13 setembro 2024   |   Argentina, solidariedade, Caritas
 
Foto di Matthias Zomer_Pexels
Foto di Matthias Zomer_Pexels

Entrevista com Pablo Vidal – Trabalhar diariamente com pessoas com problemas de dependência e em situação de pobreza obriga a enfrentar realidades muito complexas. De que modo é possível ajudá-los? O que fazer para não nos habituarmos com uma situação injusta? Que medidas o contexto atual exige?

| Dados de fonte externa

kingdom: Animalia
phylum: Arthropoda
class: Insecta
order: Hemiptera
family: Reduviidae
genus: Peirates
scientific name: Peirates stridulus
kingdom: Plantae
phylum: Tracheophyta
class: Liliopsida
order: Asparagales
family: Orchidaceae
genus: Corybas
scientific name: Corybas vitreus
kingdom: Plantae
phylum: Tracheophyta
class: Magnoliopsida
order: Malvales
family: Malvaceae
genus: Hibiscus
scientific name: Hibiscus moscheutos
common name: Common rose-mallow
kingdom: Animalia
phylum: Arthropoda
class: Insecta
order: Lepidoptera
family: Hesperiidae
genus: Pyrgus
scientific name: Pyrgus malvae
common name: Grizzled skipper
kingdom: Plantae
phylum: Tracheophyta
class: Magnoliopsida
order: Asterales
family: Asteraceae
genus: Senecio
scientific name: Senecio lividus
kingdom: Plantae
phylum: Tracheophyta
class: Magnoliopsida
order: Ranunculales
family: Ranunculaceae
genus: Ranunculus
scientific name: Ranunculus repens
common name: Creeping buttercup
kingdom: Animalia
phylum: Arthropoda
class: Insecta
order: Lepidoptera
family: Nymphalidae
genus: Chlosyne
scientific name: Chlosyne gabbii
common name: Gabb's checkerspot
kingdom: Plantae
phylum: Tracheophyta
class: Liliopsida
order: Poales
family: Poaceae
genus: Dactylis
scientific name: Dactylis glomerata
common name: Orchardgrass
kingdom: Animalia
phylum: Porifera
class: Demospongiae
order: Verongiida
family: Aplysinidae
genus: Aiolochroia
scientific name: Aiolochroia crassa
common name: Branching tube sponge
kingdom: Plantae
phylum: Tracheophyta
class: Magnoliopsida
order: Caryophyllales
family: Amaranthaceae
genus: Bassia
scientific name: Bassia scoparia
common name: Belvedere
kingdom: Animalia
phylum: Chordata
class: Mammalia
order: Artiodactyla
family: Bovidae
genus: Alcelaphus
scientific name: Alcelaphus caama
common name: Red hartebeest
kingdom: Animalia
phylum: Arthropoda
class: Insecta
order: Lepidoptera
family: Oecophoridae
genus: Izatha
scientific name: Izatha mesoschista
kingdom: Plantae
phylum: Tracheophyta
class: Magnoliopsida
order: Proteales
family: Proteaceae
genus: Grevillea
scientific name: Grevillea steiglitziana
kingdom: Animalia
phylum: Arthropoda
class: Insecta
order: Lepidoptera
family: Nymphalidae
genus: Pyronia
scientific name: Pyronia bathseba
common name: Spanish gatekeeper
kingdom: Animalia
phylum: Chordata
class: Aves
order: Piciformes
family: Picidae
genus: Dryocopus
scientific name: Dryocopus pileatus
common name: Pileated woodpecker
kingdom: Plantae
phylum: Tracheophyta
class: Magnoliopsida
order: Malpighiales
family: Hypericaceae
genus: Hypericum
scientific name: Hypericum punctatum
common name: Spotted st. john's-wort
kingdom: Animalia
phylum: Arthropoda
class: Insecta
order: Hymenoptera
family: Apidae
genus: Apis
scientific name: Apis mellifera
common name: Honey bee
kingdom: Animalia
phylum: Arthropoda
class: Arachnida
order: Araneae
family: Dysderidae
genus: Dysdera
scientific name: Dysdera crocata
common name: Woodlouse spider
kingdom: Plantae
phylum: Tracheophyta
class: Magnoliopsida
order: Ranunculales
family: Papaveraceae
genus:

Um dos representantes da Cáritas Argentina oferece algumas respostas.

Em 2016, a Cáritas Argentina criou o Departamento de Trabalho Pastoral e Comunitário para os Vícios (APyCA – acrônimo em espanhol), que atua com realidades afetadas pelas drogas, muitas vezes em contexto de indigência. O departamento é chefiado por Pablo Vidal que, em diálogo com Ciudad Nueva, compartilha seu ponto de vista sobre a crescente pobreza no país e sobre como enfrentá-la, com ênfase especial na necessidade de ajudar a reconstruir laços. Além disso, em vista dos meses de inverno, considera essencial “dar respostas de maior qualidade”.

Que informações vocês têm sobre o contexto atual dos sem-teto na Argentina?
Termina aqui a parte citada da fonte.